■ **Written task**:
Return, word for word, only the lines of the data below that lie between the line with "Consulta Clínica (Convênios)/" and the line with "VERKOOPPUNTEN", those two lines included.

Dataset excerpts:
· · · ·

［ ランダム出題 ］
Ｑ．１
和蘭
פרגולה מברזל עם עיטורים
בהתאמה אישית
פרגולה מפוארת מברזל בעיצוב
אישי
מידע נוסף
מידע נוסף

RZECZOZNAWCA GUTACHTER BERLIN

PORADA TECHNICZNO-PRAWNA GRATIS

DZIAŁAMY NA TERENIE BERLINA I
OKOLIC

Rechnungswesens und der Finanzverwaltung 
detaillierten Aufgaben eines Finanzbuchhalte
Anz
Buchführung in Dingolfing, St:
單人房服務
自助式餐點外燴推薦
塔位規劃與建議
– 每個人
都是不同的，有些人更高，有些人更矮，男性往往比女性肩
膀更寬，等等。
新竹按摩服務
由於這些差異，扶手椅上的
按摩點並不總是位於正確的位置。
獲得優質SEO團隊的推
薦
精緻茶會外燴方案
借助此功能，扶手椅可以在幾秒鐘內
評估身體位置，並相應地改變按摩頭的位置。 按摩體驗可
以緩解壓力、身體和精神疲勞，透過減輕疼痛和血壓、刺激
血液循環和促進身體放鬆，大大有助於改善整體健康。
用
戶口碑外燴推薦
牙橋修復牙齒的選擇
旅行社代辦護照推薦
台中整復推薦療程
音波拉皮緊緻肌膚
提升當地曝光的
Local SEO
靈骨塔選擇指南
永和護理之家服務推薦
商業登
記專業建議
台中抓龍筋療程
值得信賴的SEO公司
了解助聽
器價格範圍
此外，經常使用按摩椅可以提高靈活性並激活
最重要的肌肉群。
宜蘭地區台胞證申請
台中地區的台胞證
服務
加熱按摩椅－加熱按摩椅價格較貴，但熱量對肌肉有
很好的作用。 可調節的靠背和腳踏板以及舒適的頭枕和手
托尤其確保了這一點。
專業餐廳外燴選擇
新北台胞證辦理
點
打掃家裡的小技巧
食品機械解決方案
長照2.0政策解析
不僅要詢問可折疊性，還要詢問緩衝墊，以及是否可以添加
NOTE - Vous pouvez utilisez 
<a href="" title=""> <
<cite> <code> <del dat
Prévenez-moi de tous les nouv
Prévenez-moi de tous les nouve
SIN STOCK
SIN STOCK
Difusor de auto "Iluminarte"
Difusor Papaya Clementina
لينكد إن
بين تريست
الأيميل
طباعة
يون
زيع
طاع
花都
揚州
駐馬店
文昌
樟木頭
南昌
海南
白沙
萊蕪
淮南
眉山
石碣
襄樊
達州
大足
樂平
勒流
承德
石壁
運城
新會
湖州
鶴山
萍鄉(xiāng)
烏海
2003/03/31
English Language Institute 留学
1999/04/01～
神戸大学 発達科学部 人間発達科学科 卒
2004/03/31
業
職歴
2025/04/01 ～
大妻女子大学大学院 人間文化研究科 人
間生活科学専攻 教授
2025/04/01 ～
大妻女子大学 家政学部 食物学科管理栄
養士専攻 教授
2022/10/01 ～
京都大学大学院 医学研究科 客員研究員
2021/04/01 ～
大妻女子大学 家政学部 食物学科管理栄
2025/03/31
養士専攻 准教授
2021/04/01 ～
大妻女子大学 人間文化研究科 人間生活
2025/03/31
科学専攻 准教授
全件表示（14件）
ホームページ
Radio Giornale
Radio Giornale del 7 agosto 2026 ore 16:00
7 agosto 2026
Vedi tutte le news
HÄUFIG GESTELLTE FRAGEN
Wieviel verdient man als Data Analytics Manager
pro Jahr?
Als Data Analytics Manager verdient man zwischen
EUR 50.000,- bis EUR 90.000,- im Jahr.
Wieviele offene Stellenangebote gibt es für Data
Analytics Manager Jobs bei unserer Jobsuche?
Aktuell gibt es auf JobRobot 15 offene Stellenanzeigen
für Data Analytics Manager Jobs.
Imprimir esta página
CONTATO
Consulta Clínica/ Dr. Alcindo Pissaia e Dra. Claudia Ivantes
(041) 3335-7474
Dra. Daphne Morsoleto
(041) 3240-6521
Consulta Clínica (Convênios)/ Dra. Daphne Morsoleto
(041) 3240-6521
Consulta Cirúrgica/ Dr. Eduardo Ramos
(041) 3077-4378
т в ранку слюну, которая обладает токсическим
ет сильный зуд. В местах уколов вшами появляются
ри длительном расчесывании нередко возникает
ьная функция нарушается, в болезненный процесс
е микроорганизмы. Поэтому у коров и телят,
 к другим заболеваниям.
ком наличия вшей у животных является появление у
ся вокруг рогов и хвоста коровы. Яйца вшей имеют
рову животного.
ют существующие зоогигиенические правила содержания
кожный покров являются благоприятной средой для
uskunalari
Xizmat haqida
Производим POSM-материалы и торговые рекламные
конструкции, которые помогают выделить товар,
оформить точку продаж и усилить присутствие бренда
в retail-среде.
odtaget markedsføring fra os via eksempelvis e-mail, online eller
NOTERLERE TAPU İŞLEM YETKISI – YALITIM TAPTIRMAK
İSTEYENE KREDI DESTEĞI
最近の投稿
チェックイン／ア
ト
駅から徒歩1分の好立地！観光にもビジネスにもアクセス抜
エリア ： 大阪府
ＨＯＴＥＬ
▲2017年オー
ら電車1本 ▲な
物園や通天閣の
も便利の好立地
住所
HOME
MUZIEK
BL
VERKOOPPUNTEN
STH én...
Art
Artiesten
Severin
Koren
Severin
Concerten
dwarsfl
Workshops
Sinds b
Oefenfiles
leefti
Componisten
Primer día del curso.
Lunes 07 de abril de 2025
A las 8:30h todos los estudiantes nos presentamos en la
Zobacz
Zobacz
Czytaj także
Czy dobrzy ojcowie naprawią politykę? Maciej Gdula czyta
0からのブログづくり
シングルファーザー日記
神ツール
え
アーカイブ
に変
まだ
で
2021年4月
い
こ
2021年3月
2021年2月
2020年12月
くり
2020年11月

· · · ·

■ **Expected answer**:
Consulta Clínica (Convênios)/ Dra. Daphne Morsoleto
(041) 3240-6521
Consulta Cirúrgica/ Dr. Eduardo Ramos
(041) 3077-4378
т в ранку слюну, которая обладает токсическим
ет сильный зуд. В местах уколов вшами появляются
ри длительном расчесывании нередко возникает
ьная функция нарушается, в болезненный процесс
е микроорганизмы. Поэтому у коров и телят,
 к другим заболеваниям.
ком наличия вшей у животных является появление у
ся вокруг рогов и хвоста коровы. Яйца вшей имеют
рову животного.
ют существующие зоогигиенические правила содержания
кожный покров являются благоприятной средой для
uskunalari
Xizmat haqida
Производим POSM-материалы и торговые рекламные
конструкции, которые помогают выделить товар,
оформить точку продаж и усилить присутствие бренда
в retail-среде.
odtaget markedsføring fra os via eksempelvis e-mail, online eller
NOTERLERE TAPU İŞLEM YETKISI – YALITIM TAPTIRMAK
İSTEYENE KREDI DESTEĞI
最近の投稿
チェックイン／ア
ト
駅から徒歩1分の好立地！観光にもビジネスにもアクセス抜
エリア ： 大阪府
ＨＯＴＥＬ
▲2017年オー
ら電車1本 ▲な
物園や通天閣の
も便利の好立地
住所
HOME
MUZIEK
BL
VERKOOPPUNTEN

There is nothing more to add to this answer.